§ What you will do
From the line containing "This will generate" onward to the last line of the data below, copy each line exactly and add nothing.

[[ Data supplied open ]]

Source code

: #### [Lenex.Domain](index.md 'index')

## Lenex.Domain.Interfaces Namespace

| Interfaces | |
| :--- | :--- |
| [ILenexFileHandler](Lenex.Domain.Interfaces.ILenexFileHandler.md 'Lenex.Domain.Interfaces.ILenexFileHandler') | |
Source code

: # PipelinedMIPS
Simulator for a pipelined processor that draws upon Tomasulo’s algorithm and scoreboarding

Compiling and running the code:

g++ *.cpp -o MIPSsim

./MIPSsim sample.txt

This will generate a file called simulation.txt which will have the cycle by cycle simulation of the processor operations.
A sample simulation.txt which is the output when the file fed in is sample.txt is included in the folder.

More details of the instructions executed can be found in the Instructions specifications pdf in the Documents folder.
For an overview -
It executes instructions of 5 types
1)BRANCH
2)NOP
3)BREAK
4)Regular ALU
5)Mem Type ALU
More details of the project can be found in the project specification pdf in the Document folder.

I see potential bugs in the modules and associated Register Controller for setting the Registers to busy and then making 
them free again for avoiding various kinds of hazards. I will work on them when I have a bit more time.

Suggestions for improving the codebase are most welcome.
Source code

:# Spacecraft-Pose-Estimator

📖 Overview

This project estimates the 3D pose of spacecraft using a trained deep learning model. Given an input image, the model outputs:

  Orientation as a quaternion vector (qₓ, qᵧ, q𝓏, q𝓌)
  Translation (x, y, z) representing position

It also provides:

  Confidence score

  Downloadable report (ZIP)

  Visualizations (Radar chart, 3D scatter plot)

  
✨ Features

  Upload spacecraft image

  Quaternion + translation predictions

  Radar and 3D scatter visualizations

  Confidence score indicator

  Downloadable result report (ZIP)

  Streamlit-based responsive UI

[[ Data supplied closed ]]

§ Solution to this exercise
This will generate a file called simulation.txt which will have the cycle by cycle simulation of the processor operations.
A sample simulation.txt which is the output when the file fed in is sample.txt is included in the folder.

More details of the instructions executed can be found in the Instructions specifications pdf in the Documents folder.
For an overview -
It executes instructions of 5 types
1)BRANCH
2)NOP
3)BREAK
4)Regular ALU
5)Mem Type ALU
More details of the project can be found in the project specification pdf in the Document folder.

I see potential bugs in the modules and associated Register Controller for setting the Registers to busy and then making 
them free again for avoiding various kinds of hazards. I will work on them when I have a bit more time.

Suggestions for improving the codebase are most welcome.
Source code

:# Spacecraft-Pose-Estimator

📖 Overview

This project estimates the 3D pose of spacecraft using a trained deep learning model. Given an input image, the model outputs:

  Orientation as a quaternion vector (qₓ, qᵧ, q𝓏, q𝓌)
  Translation (x, y, z) representing position

It also provides:

  Confidence score

  Downloadable report (ZIP)

  Visualizations (Radar chart, 3D scatter plot)

  
✨ Features

  Upload spacecraft image

  Quaternion + translation predictions

  Radar and 3D scatter visualizations

  Confidence score indicator

  Downloadable result report (ZIP)

  Streamlit-based responsive UI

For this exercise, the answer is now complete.